The logo is UNDER the carpet. I cut it out of 1/4" wood.
Now I have to figure out where I'm going to put the amp.


----------



## afinley (Dec 29, 2004)

*Re: (quadmasta)*

if the mk5s have the cubby on the other side for the changer, and you dont have the changer, does it fit there?


----------



## quadmasta (Oct 4, 2006)

The cubby on the other side is for the first aid kit. I'm going to mock up a panel for the other side and see how it looks.
Cardboard is your friend.


----------



## NesQuik (Nov 21, 2005)

Looks beautiful, good job.


----------



## LETTERMAN52 (Jul 28, 2003)

*Re: (NesQuik)*

Wow. Good job.


----------



## mtltdi (Apr 10, 2003)

*Re: (LETTERMAN52)*

Looks very nice. I love stealth systems. http://****************.com/smile/emthup.gif


----------



## quadmasta (Oct 4, 2006)

I finally got the logo to look right in SolidWorks.
















The outer ring will be 1/4" with the center part milled down another 1/8". I think it'll look great. I may have to make the outer ring a little fatter but we'll see.


----------



## quadmasta (Oct 4, 2006)

I finally quit being lazy and started my amp rack. These shots are about 90% complete. I've got to take the amp out again and spraypaint that area black. I may also possibly build up the rear of the cutout so you can't see in as readily.


----------



## Red GTi VR6 (Mar 5, 2002)

Lookin' good!
Maybe we'll cross paths in the lanes this coming year!


----------



## quadmasta (Oct 4, 2006)

I finished up the carpeting and sprayed all of the MDF on the insides black.

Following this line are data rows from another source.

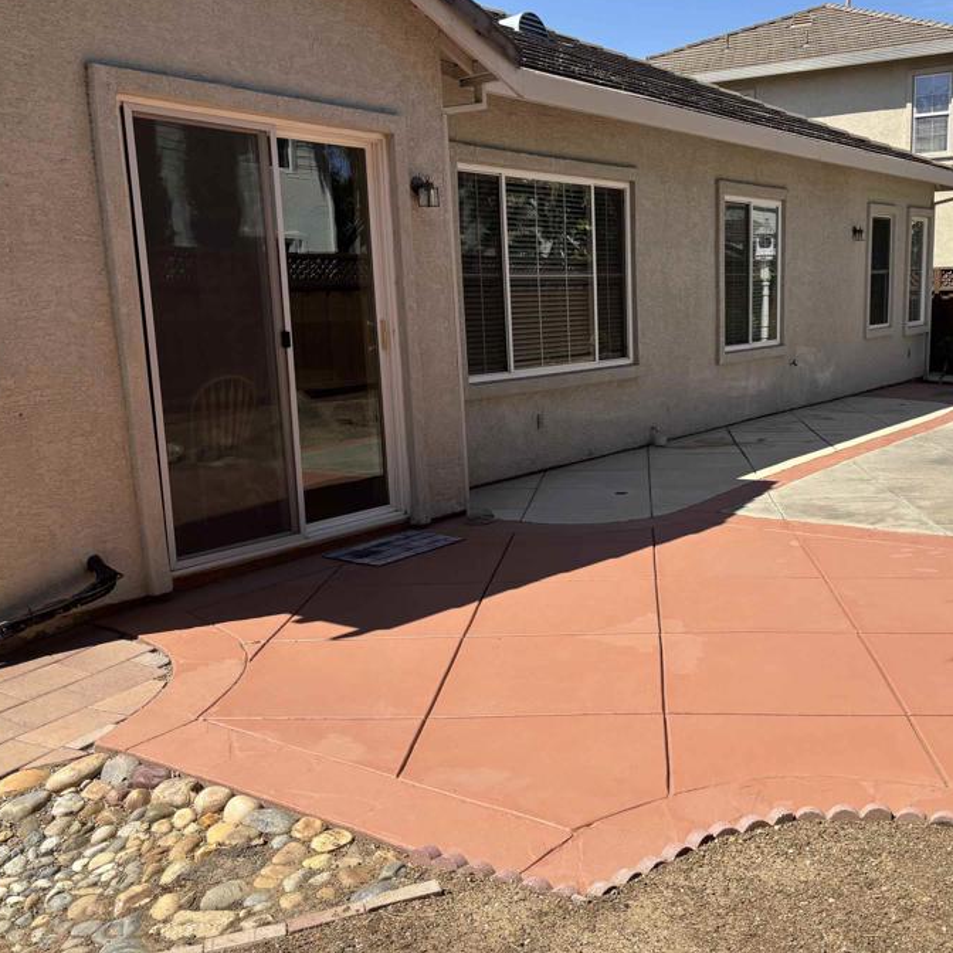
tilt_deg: -11.5
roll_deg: +1.1
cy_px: 502
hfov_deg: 46.2
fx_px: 1090
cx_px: 662
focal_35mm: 35
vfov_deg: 47.2
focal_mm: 5.96
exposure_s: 1/3021
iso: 50
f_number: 1.6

Here's a shot showing how flush this side is. The sub side's got a little bump out but this side's beautiful.


----------



## dead0narrivel (Aug 7, 2005)

great job man... wanna redo mine?


----------



## rastaone (Apr 15, 2005)

looks great. hows it sound?


----------



## quadmasta (Oct 4, 2006)

_Quote »_wanna redo mine? 

Sure, $70/hr + materials









_Quote »_looks great. hows it sound?

I haven't hooked it up yet, I'll do that today.


----------



## dead0narrivel (Aug 7, 2005)

haha... ill be in touch haha


----------



## LTNGBUG (Aug 20, 2001)

First off - let me say nice work! You've inspired me to do something creative to my '07 GLI when it arrives (ordered it on 09-05-06).
But how did you finally end up securing the sub box in place?
-Steve


----------



## quadmasta (Oct 4, 2006)

I used 3 screws into the bottom of the enclosure. I may upgrade this to a couple of bolts later on but for now it's staying put.


----------



## LTNGBUG (Aug 20, 2001)

*Re: (quadmasta)*

Where does one typically go to get fiberglass matt? I know you can get resin and fiberglass cloth at most automotive stores, but do they typically have thicker fiberglass matt as well?
Thanks again.
-Steve


----------



## quadmasta (Oct 4, 2006)

I got my mat at Advance Auto Parts.


----------



## JDriver1.8t (May 20, 2005)

*Re: (quadmasta)*

Lowes and Home Depot carry fiberglass materials in the paint section.


----------



## MyFIs2F (Nov 11, 2006)

*Re: (JDriver1.8t)*

So how do you change your bulbs?








Do they pull out easy?
The Amp side looks like you were short on fabric!


----------



## p_ferlow (Apr 11, 2003)

*Re: mkV Jetta*

Great job. This gives me inspiration to do the same in my 09' Jetta TDI. The factory stereo sounds pretty good but could use some low'end umph.
Thanks!


----------



## lil98cabrio (Dec 5, 2008)

nice job man...i plan on doin somethin similar to that in my brothers MKIV jetta


----------



## four (Oct 28, 2008)

*Re: fiberglass sub enclosure started MKV GLI (quadmasta)*

any idea what the cubic feet of that enclosure is?


----------